- [Problem details]:
Reproduce every line of the listing below word for word, keeping each entry in its original order.

━━━━━ Excerpted data

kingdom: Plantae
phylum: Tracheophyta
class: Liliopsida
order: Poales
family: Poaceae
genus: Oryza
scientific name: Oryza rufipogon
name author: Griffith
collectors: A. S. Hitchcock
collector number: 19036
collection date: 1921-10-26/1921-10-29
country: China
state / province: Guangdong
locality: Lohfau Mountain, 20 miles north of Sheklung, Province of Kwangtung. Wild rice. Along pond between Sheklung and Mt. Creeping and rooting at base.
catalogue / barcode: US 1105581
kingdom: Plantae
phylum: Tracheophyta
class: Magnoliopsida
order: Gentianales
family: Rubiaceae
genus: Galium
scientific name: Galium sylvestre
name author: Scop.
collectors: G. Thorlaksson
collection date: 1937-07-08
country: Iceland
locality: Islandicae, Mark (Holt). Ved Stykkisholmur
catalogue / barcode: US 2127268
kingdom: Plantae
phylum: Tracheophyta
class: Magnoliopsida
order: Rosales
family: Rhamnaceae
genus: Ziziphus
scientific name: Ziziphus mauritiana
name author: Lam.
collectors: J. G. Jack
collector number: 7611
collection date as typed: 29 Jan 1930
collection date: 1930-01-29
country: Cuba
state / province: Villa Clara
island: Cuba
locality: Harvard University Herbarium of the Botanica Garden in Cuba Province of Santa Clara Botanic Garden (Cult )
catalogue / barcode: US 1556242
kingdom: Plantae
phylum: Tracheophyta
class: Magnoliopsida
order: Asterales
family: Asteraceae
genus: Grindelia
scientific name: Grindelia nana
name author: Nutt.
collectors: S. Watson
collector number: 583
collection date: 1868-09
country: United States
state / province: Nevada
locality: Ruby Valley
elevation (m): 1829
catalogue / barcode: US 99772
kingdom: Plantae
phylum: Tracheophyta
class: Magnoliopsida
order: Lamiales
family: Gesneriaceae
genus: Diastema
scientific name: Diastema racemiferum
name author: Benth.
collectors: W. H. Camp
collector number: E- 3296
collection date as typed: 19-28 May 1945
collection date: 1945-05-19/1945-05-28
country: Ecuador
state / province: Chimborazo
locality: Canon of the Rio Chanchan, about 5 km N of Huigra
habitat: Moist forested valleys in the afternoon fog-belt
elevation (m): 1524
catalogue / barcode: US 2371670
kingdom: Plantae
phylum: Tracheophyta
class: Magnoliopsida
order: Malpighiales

━━━━━━━━━━

- [Result]:
kingdom: Plantae
phylum: Tracheophyta
class: Liliopsida
order: Poales
family: Poaceae
genus: Oryza
scientific name: Oryza rufipogon
name author: Griffith
collectors: A. S. Hitchcock
collector number: 19036
collection date: 1921-10-26/1921-10-29
country: China
state / province: Guangdong
locality: Lohfau Mountain, 20 miles north of Sheklung, Province of Kwangtung. Wild rice. Along pond between Sheklung and Mt. Creeping and rooting at base.
catalogue / barcode: US 1105581
kingdom: Plantae
phylum: Tracheophyta
class: Magnoliopsida
order: Gentianales
family: Rubiaceae
genus: Galium
scientific name: Galium sylvestre
name author: Scop.
collectors: G. Thorlaksson
collection date: 1937-07-08
country: Iceland
locality: Islandicae, Mark (Holt). Ved Stykkisholmur
catalogue / barcode: US 2127268
kingdom: Plantae
phylum: Tracheophyta
class: Magnoliopsida
order: Rosales
family: Rhamnaceae
genus: Ziziphus
scientific name: Ziziphus mauritiana
name author: Lam.
collectors: J. G. Jack
collector number: 7611
collection date as typed: 29 Jan 1930
collection date: 1930-01-29
country: Cuba
state / province: Villa Clara
island: Cuba
locality: Harvard University Herbarium of the Botanica Garden in Cuba Province of Santa Clara Botanic Garden (Cult )
catalogue / barcode: US 1556242
kingdom: Plantae
phylum: Tracheophyta
class: Magnoliopsida
order: Asterales
family: Asteraceae
genus: Grindelia
scientific name: Grindelia nana
name author: Nutt.
collectors: S. Watson
collector number: 583
collection date: 1868-09
country: United States
state / province: Nevada
locality: Ruby Valley
elevation (m): 1829
catalogue / barcode: US 99772
kingdom: Plantae
phylum: Tracheophyta
class: Magnoliopsida
order: Lamiales
family: Gesneriaceae
genus: Diastema
scientific name: Diastema racemiferum
name author: Benth.
collectors: W. H. Camp
collector number: E- 3296
collection date as typed: 19-28 May 1945
collection date: 1945-05-19/1945-05-28
country: Ecuador
state / province: Chimborazo
locality: Canon of the Rio Chanchan, about 5 km N of Huigra
habitat: Moist forested valleys in the afternoon fog-belt
elevation (m): 1524
catalogue / barcode: US 2371670
kingdom: Plantae
phylum: Tracheophyta
class: Magnoliopsida
order: Malpighiales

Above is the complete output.